Four pieces matter.
Reading the source is the documentation. Here are the four files that carry the pattern end-to-end.
Your MDX, with chunk markers.
Every section becomes a chunk. The <Chunk id> is the rowid in the index; the heading and body become the embedded text.
--- title: "Authentication" category: "core-concepts" tags: ["auth", "api-keys"] vector_metadata: importance: 0.8 --- <Chunk id="auth-api-keys"> ## API keys Issue a key from the dashboard and pass it as `Authorization: Bearer <key>` on every request. </Chunk>
One script, run at build time.
Walks content/docs/, extracts chunks, embeds them with Voyage AI (or a deterministic hash fallback for offline runs), and writes them to data/docs.db.

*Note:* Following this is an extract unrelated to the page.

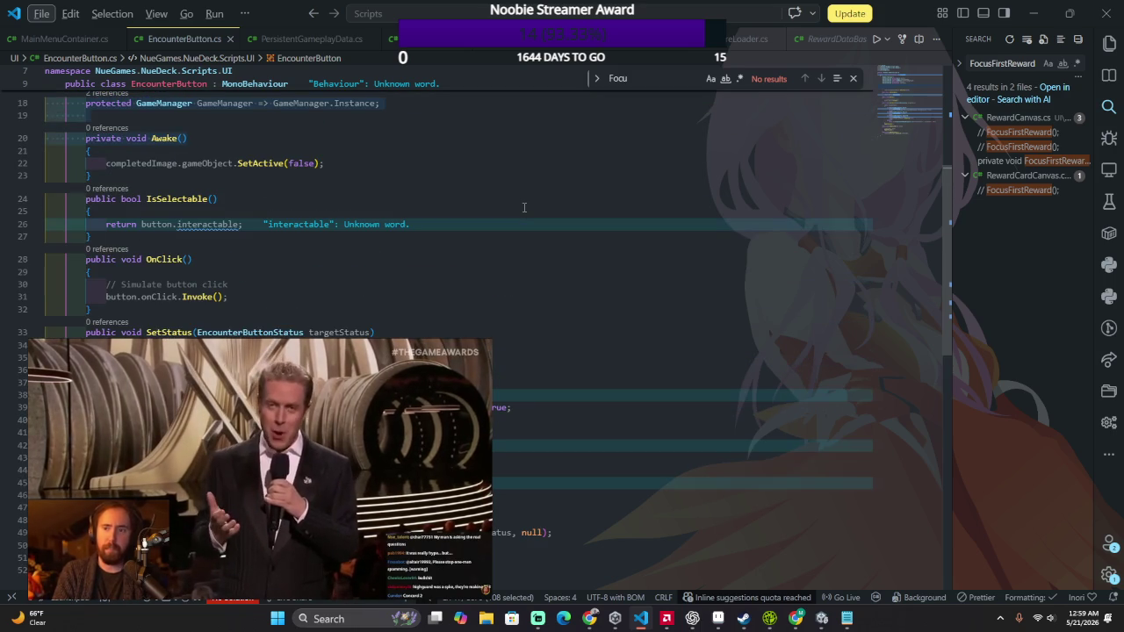
scroll(524, 207, "up", 4)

const chunks = extractAllChunks(); const db = getDb(); resetTables(db); for (let i = 0; i < chunks.length; i += BATCH_SIZE) { const batch = chunks.slice(i, i + BATCH_SIZE); const texts = batch.map(chunkText); const embeddings = await embed(texts, 'document'); insertChunkBatch(db, batch, embeddings); }
One route handler.
Embeds the query, runs vec0 ANN against chunks_vec, joins back to chunk metadata, ranks, returns. Used by both Spotlight (⌘K) and the chat panel.
export async function POST(req: Request) { const { q, topK = 5 } = await req.json(); const queryVec = await embedOne(q, 'query'); const hits = searchSimilar(queryVec, topK); return Response.json({ hits }); }
Multi-turn. One streamed call.
Retrieved chunks become context. History is appended for follow-up turns. The model streams the answer; the panel renders tokens as they arrive. The only network round-trip is the model call.
async function send(question: string) { const { hits } = await fetch('/api/docs/search', { method: 'POST', body: JSON.stringify({ q: question, topK: 4 }), }).then((r) => r.json()); const system = buildPrompt(hits); const stream = await callModel({ system, question, hist }); for await (const tok of stream) render(tok); }